### ASSIGNED TASK:
Reproduce each line without changes, from the line with "What is the" through the end of the material below. Leave the pictures out of your answer.

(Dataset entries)
━━━━━━━━
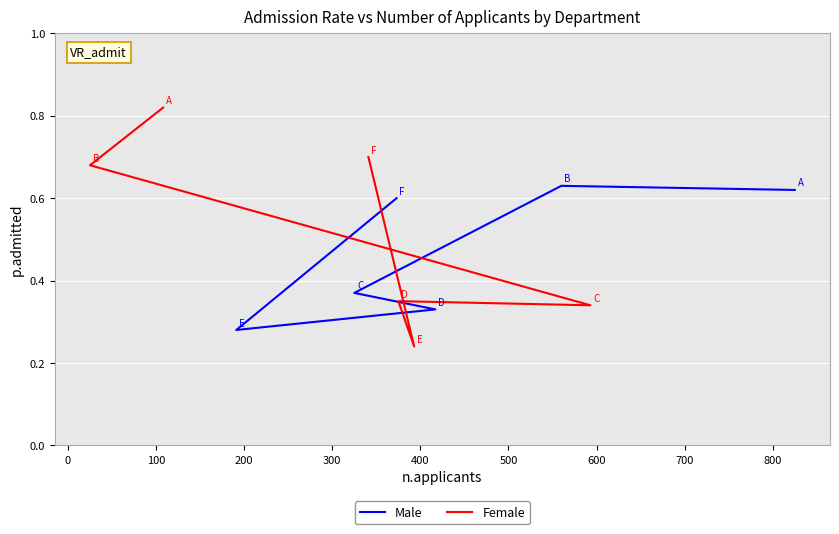

In Female, how many points are higher than both neighbors (excluding endpoints)?

1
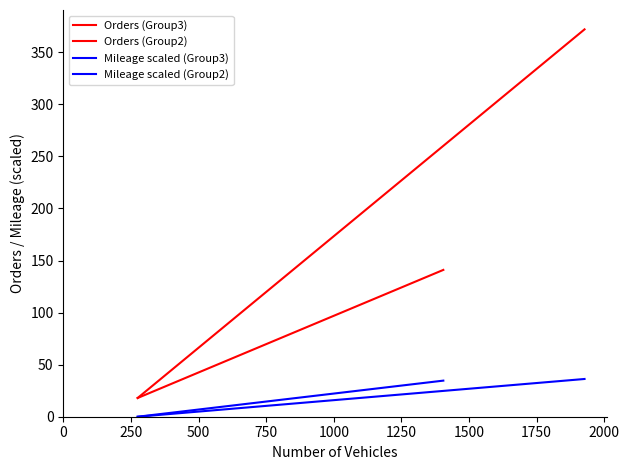

What is the sum of the Mileage scaled (Group2) values at 250 and 0?

36.2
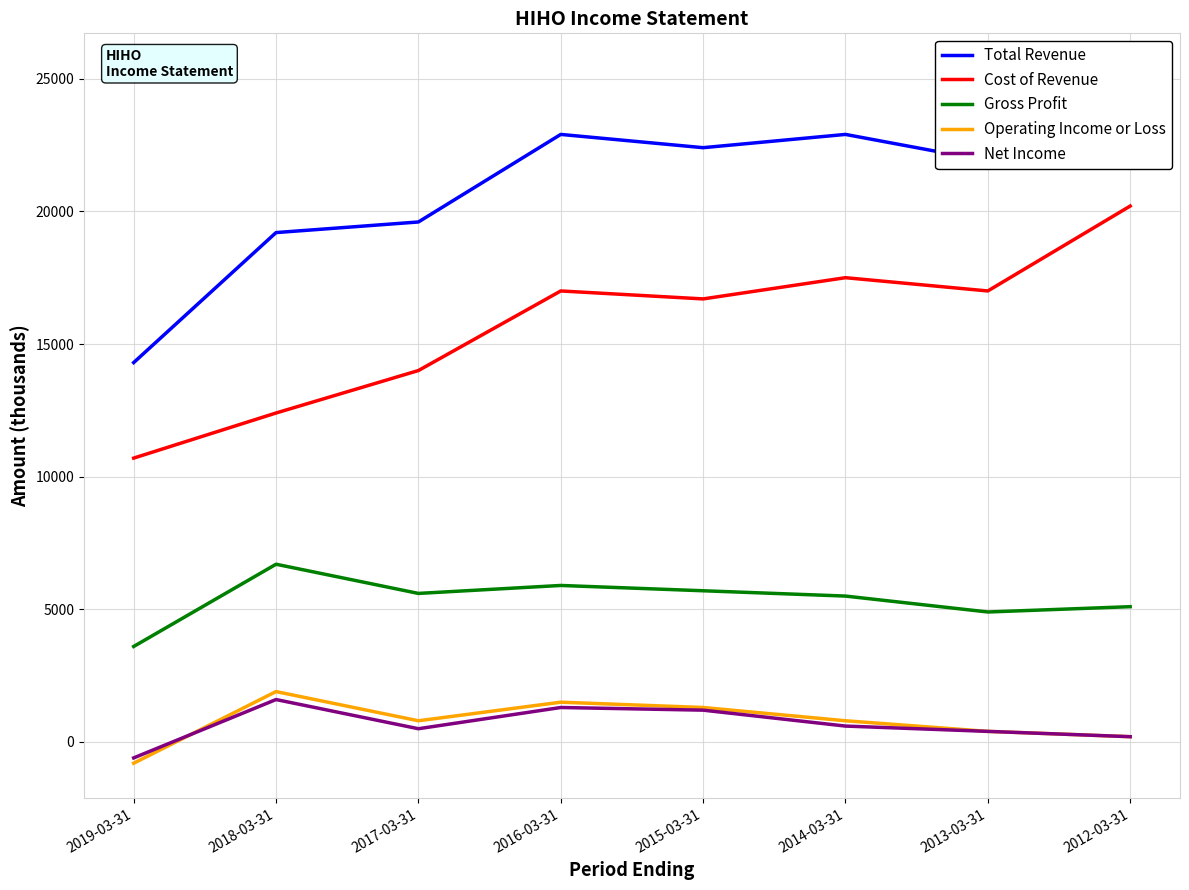

Which series has the largest total across all categories?

Total Revenue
━━━━━━━━
### EXERCISE ANSWER:
What is the sum of the Mileage scaled (Group2) values at 250 and 0?

36.2

Which series has the largest total across all categories?

Total Revenue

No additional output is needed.